Die rauhe Verkehrswirklichkeit zeigt ein anderes Bild: Im Güterverkehr verliert die Bahn weiter an Boden. Die Rezession tut ein übriges. Im Osten hat der Personenverkehr einen drastischen Einbruch erlitten. Die Renaissance der Bahn hat noch längst nicht begonnen. Statt klarer Konzepte prägen große Fragezeichen den Ablauf der Bahnsanierung: Der Bahn ist unklar, wie sie neue Anforderungen im Güterverkehr bewältigen, den Personennahverkehr gestalten, die Kooperation der europäischen Staatsbahnen wuppen und im zukünftigen Wettbewerb mit privaten Schnäppchenjägern bestehen soll. Die Bahn kann bis heute nicht betriebswirtschaftlich kalkulieren (Trassenpreise, Zugkosten) und zuckt vor dem Problem ihres human capital zurück, den 450.000 Mitarbeitern, 250.000 West, 200.000 Ost.

100.000 bis 150.000 davon, so schätzen Experten, sind überflüssig. Wasserköpfige Verwaltungen, absurd gestaffelte Hierarchien und der technische Rückstand der Reichsbahn – die Bahn braucht ein völlig neues Personalkonzept.

Dürr hat bislang bewußt verzichtet, diese heißen Eisen anzufassen. Er will zunächst die Bahn den Klauen von Verkehrsminister und Finanzminister entwinden, Schulden loswerden und fresh money bunkern. Ohne den Breitwandkonsens von Industrie, CSU, SPD und Eisenbahngewerkschaftern, so weiß Dürr, ist das nicht zu schaffen. Eine knallharte innere Sanierung hätte dieses erforderliche Bündnis sofort gesprengt. Dürr versorgte die Heimatfront deshalb fürsorglich mit verbalen Carepaketen: Niemand werde entlassen, nach der Bahnreform werde alles besser. Heute herrscht hinter den Kulissen der Bahn eine eigentümliche Mischung aus trotzigem Optimismus, Angst um liebgewordene Besitzstände und blanker Panik. Jeder weiß hier, daß die Deutsche Bahn AG nur dann schwarze Zahlen schreiben kann, wenn sie brutal rationalisiert. Vor allem bei den 130.000 BahnbeamtInnen, in der Verwaltung und im Osten herrscht Unsicherheit. Entlassen, so die aktuelle Planung, wird tatsächlich niemand. Aber: 100.000 bis 150.000 Eisenbahner werden aus der Bahn AG ausgegliedert und bei einem Bundessondervermögen angestellt. Dort steht Theo Waigel für die Gehälter gerade, ohne bislang zu wissen, womit er das bezahlen soll. Bei Bedarf werden die Bundes-BahnerInnen an die Bahn-AG gegen Cash ausgeliehen. Im Osten wird bereits geübt: Dort arbeiten heute schon 20.000 im sogenannten Überhang. Das heißt: Sie arbeiten zwar bei der Reichsbahn, sind aber eigentlich überflüssig.
◇ ◇ ◇ ◇ ◇
AUFGABE A =>
Wie viele Beschäftigte arbeiten laut dem Text zur Bahnsanierung im Osten bereits im sogenannten Überhang?
AUFGABE B =>
Schreiben Sie bitte aus dem Text zur Bahnsanierung den Abschnitt zwischen „Die rauhe Verkehrswirklichkeit“ und „West, 200.000 Ost.“ genau ab, beide Stellen eingeschlossen.
◇ ◇ ◇ ◇ ◇
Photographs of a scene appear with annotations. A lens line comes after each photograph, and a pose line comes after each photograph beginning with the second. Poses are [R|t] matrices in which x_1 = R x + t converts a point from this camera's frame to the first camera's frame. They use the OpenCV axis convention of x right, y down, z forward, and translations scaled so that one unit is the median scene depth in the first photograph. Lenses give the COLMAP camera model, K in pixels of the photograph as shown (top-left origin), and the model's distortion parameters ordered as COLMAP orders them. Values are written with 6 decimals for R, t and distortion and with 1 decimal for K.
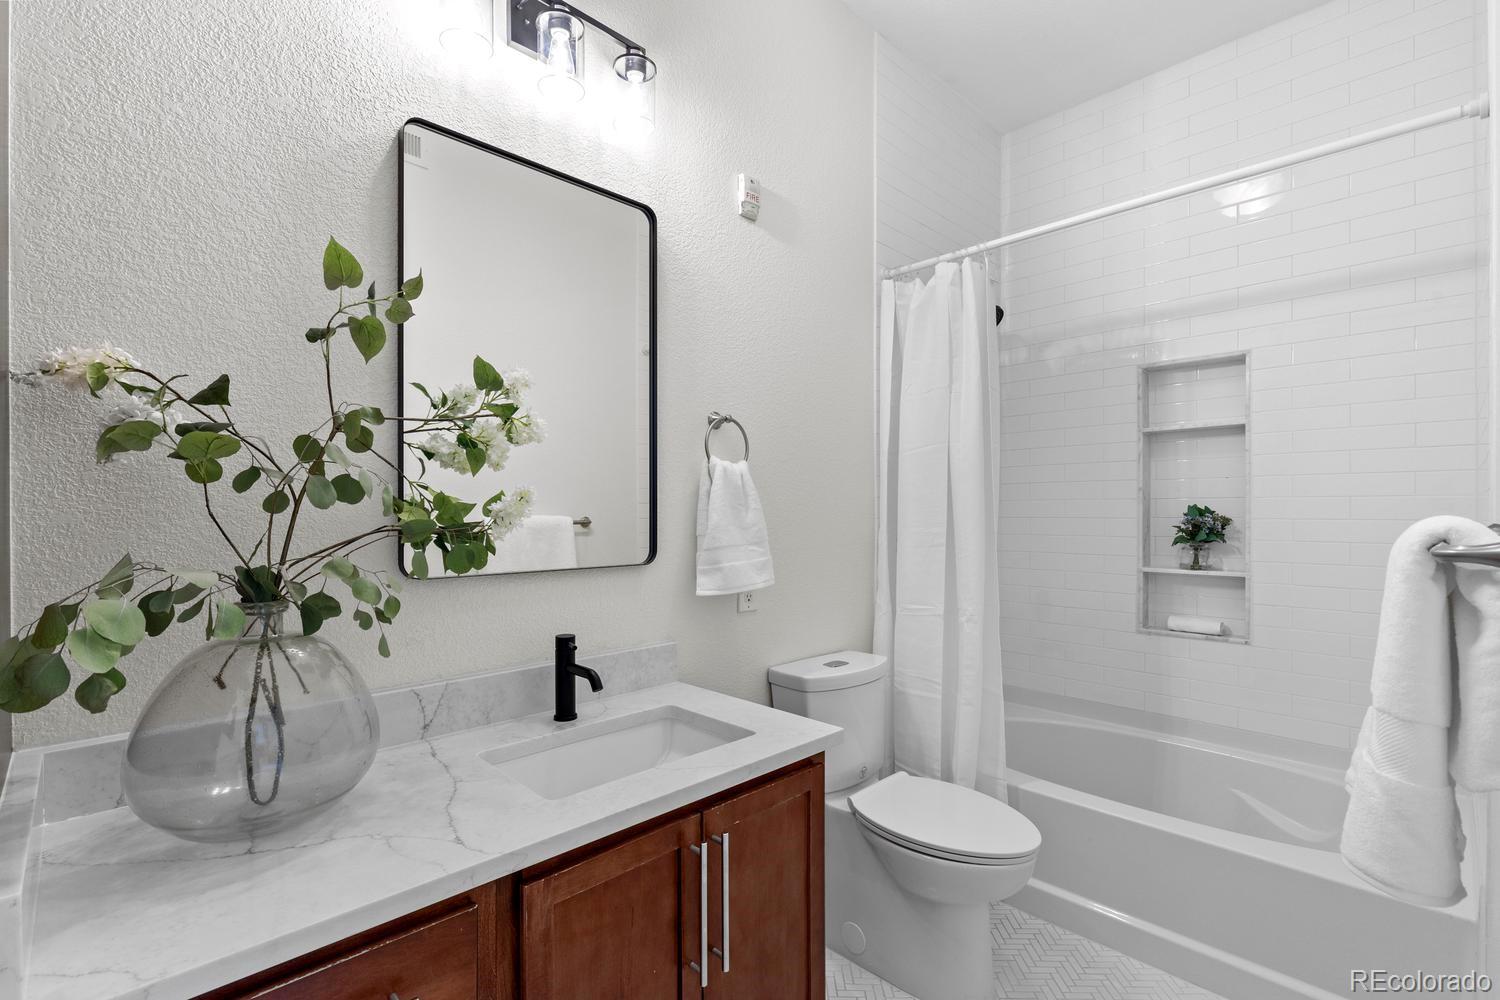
lens RADIAL K [[679.1, 0, 744.2], [0, 679.1, 505.7], [0, 0, 1]] dist [0.003978, -0.002286]
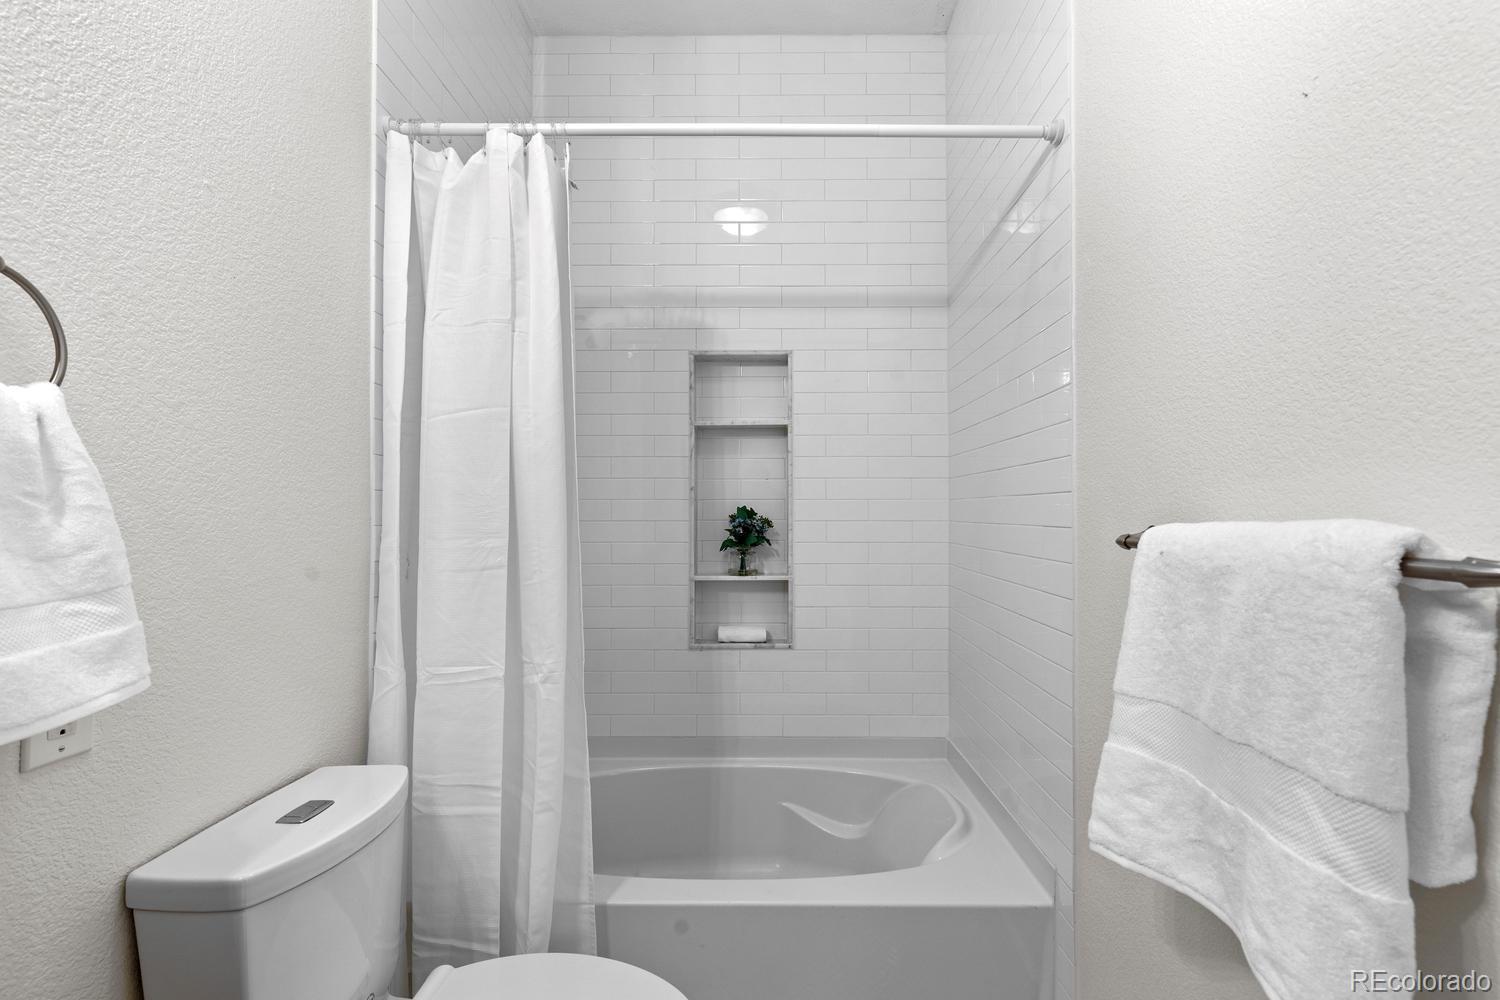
lens RADIAL K [[679.1, 0, 761.4], [0, 679.1, 503.0], [0, 0, 1]] dist [0.003978, -0.002286]
pose [[0.698375, 0.010901, 0.715649, 0.005060], [-0.005518, 0.999936, -0.009846, 0.003117], [-0.715711, 0.002927, 0.698391, 0.349352]]
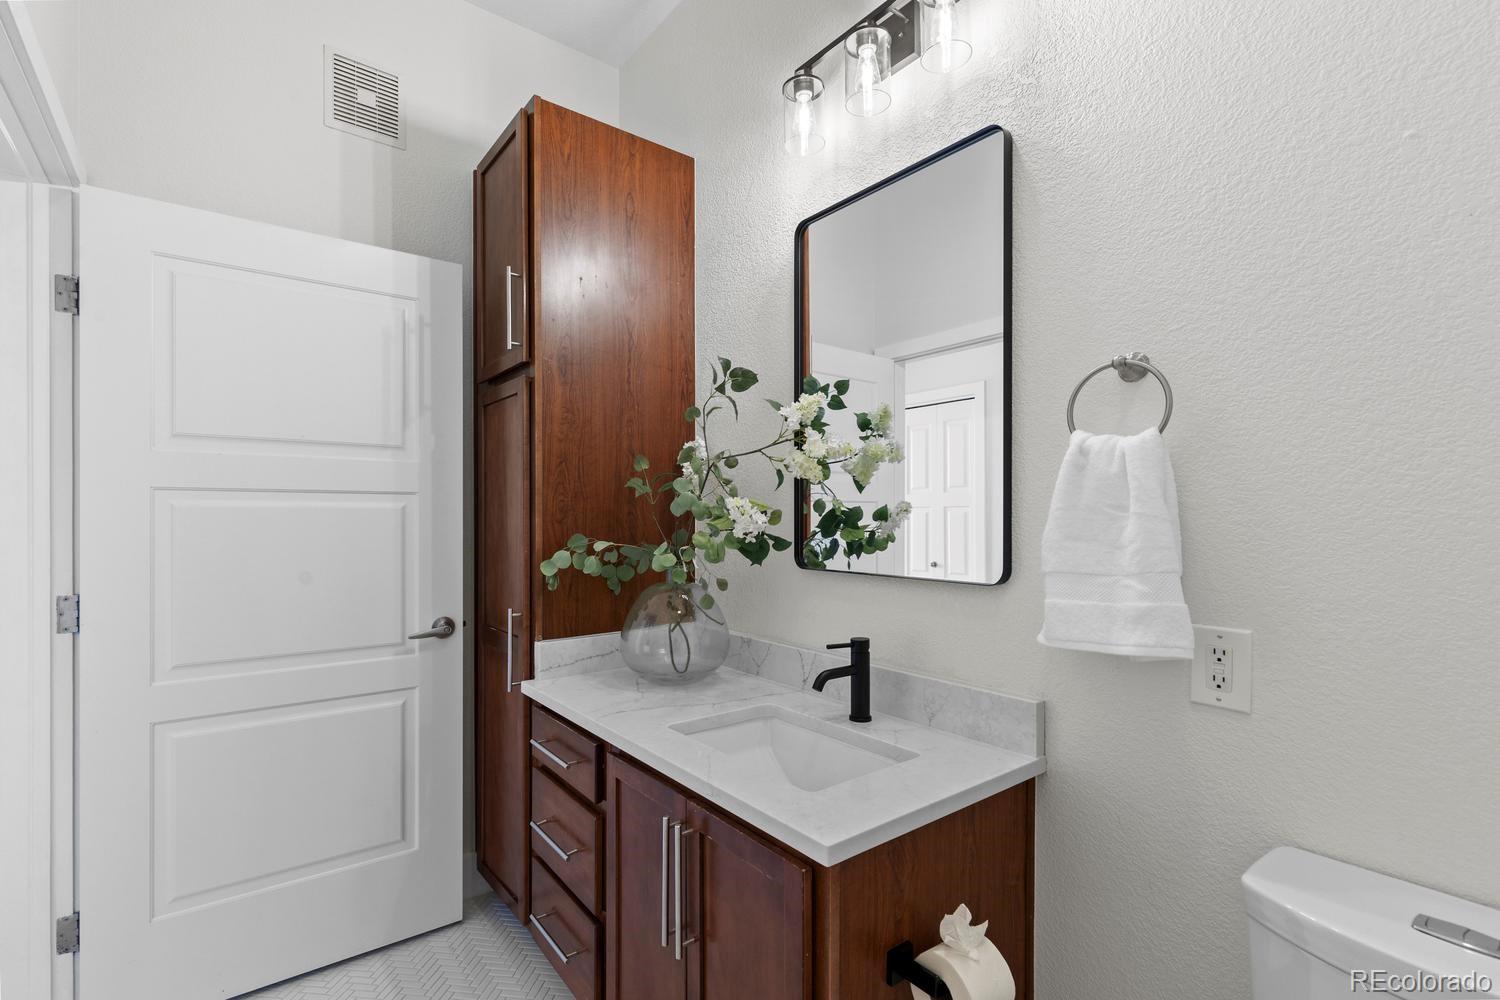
lens RADIAL K [[679.1, 0, 747.5], [0, 679.1, 507.8], [0, 0, 1]] dist [0.003978, -0.002286]
pose [[-0.108230, -0.008279, -0.994091, 0.479250], [0.011960, 0.999882, -0.009629, 0.001122], [0.994054, -0.012932, -0.108118, 0.583670]]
◇ ◇ ◇ ◇ ◇
LÖSUNG A =>
20.000

LÖSUNG B =>
Die rauhe Verkehrswirklichkeit zeigt ein anderes Bild: Im Güterverkehr verliert die Bahn weiter an Boden. Die Rezession tut ein übriges. Im Osten hat der Personenverkehr einen drastischen Einbruch erlitten. Die Renaissance der Bahn hat noch längst nicht begonnen. Statt klarer Konzepte prägen große Fragezeichen den Ablauf der Bahnsanierung: Der Bahn ist unklar, wie sie neue Anforderungen im Güterverkehr bewältigen, den Personennahverkehr gestalten, die Kooperation der europäischen Staatsbahnen wuppen und im zukünftigen Wettbewerb mit privaten Schnäppchenjägern bestehen soll. Die Bahn kann bis heute nicht betriebswirtschaftlich kalkulieren (Trassenpreise, Zugkosten) und zuckt vor dem Problem ihres human capital zurück, den 450.000 Mitarbeitern, 250.000 West, 200.000 Ost.